Beneath this instruction is a block of data; output from it exactly the lines that run from the one containing "Podemos encontrar esta" through the one containing "Esta herramienta permite", inclusive.

Rendered images with source text
○ ○ ○ ○ ○

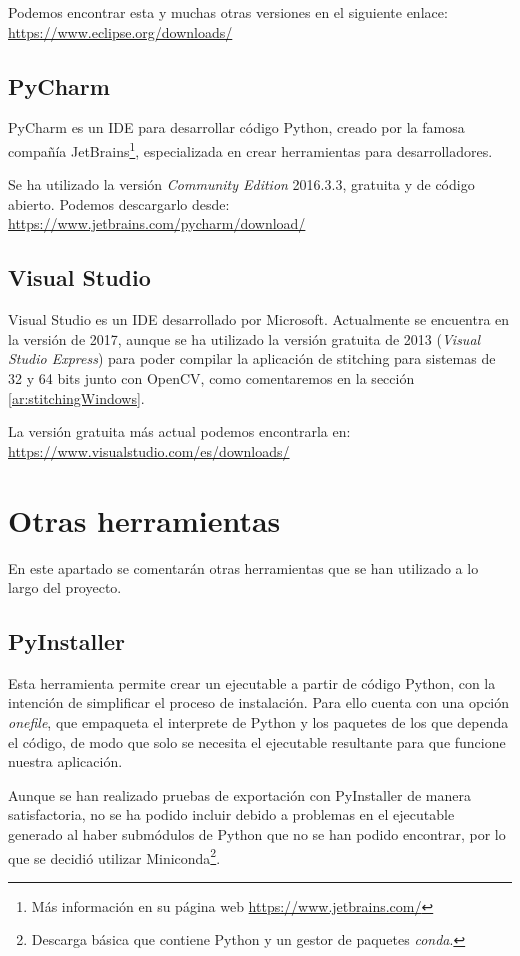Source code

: Podemos encontrar esta y muchas otras versiones en el siguiente enlace: \url{https://www.eclipse.org/downloads/}

\subsection{PyCharm} \label{th:PyCharm}
PyCharm es un IDE para desarrollar código Python, creado por la famosa compañía JetBrains\footnote{Más información en su página web \url{https://www.jetbrains.com/}}, especializada en crear herramientas para desarrolladores. 

Se ha utilizado la versión \textit{Community Edition} 2016.3.3, gratuita y de código abierto. Podemos descargarlo desde:
\url{https://www.jetbrains.com/pycharm/download/}

\subsection{Visual Studio}\label{th:VisualStudio}
Visual Studio es un IDE desarrollado por Microsoft. Actualmente se encuentra en la versión de 2017, aunque se ha utilizado la versión gratuita de 2013 (\textit{Visual Studio Express}) para poder compilar la aplicación de stitching para sistemas de 32 y 64 bits junto con OpenCV, como comentaremos en la sección \ref{ar:stitchingWindows}.

La versión gratuita más actual podemos encontrarla en: \url{https://www.visualstudio.com/es/downloads/}

\section{Otras herramientas}
En este apartado se comentarán otras herramientas que se han utilizado a lo largo del proyecto.

\subsection{PyInstaller} \label{th:PyInstaller}
Esta herramienta permite crear un ejecutable a partir de código Python, con la intención de simplificar el proceso de instalación. Para ello cuenta con una opción \textit{onefile}, que empaqueta el interprete de Python y los paquetes de los que dependa el código, de modo que solo se necesita el ejecutable resultante para que funcione nuestra aplicación.

Aunque se han realizado pruebas de exportación con PyInstaller de manera satisfactoria, no se ha podido incluir debido a problemas en el ejecutable generado al haber submódulos de Python que no se han podido encontrar, por lo que se decidió utilizar Miniconda\footnote{Descarga básica que contiene Python y un gestor de paquetes \textit{conda}.}.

○ ○ ○ ○ ○

#### Exercise output
: Podemos encontrar esta y muchas otras versiones en el siguiente enlace: \url{https://www.eclipse.org/downloads/}

\subsection{PyCharm} \label{th:PyCharm}
PyCharm es un IDE para desarrollar código Python, creado por la famosa compañía JetBrains\footnote{Más información en su página web \url{https://www.jetbrains.com/}}, especializada en crear herramientas para desarrolladores. 

Se ha utilizado la versión \textit{Community Edition} 2016.3.3, gratuita y de código abierto. Podemos descargarlo desde:
\url{https://www.jetbrains.com/pycharm/download/}

\subsection{Visual Studio}\label{th:VisualStudio}
Visual Studio es un IDE desarrollado por Microsoft. Actualmente se encuentra en la versión de 2017, aunque se ha utilizado la versión gratuita de 2013 (\textit{Visual Studio Express}) para poder compilar la aplicación de stitching para sistemas de 32 y 64 bits junto con OpenCV, como comentaremos en la sección \ref{ar:stitchingWindows}.

La versión gratuita más actual podemos encontrarla en: \url{https://www.visualstudio.com/es/downloads/}

\section{Otras herramientas}
En este apartado se comentarán otras herramientas que se han utilizado a lo largo del proyecto.

\subsection{PyInstaller} \label{th:PyInstaller}
Esta herramienta permite crear un ejecutable a partir de código Python, con la intención de simplificar el proceso de instalación. Para ello cuenta con una opción \textit{onefile}, que empaqueta el interprete de Python y los paquetes de los que dependa el código, de modo que solo se necesita el ejecutable resultante para que funcione nuestra aplicación.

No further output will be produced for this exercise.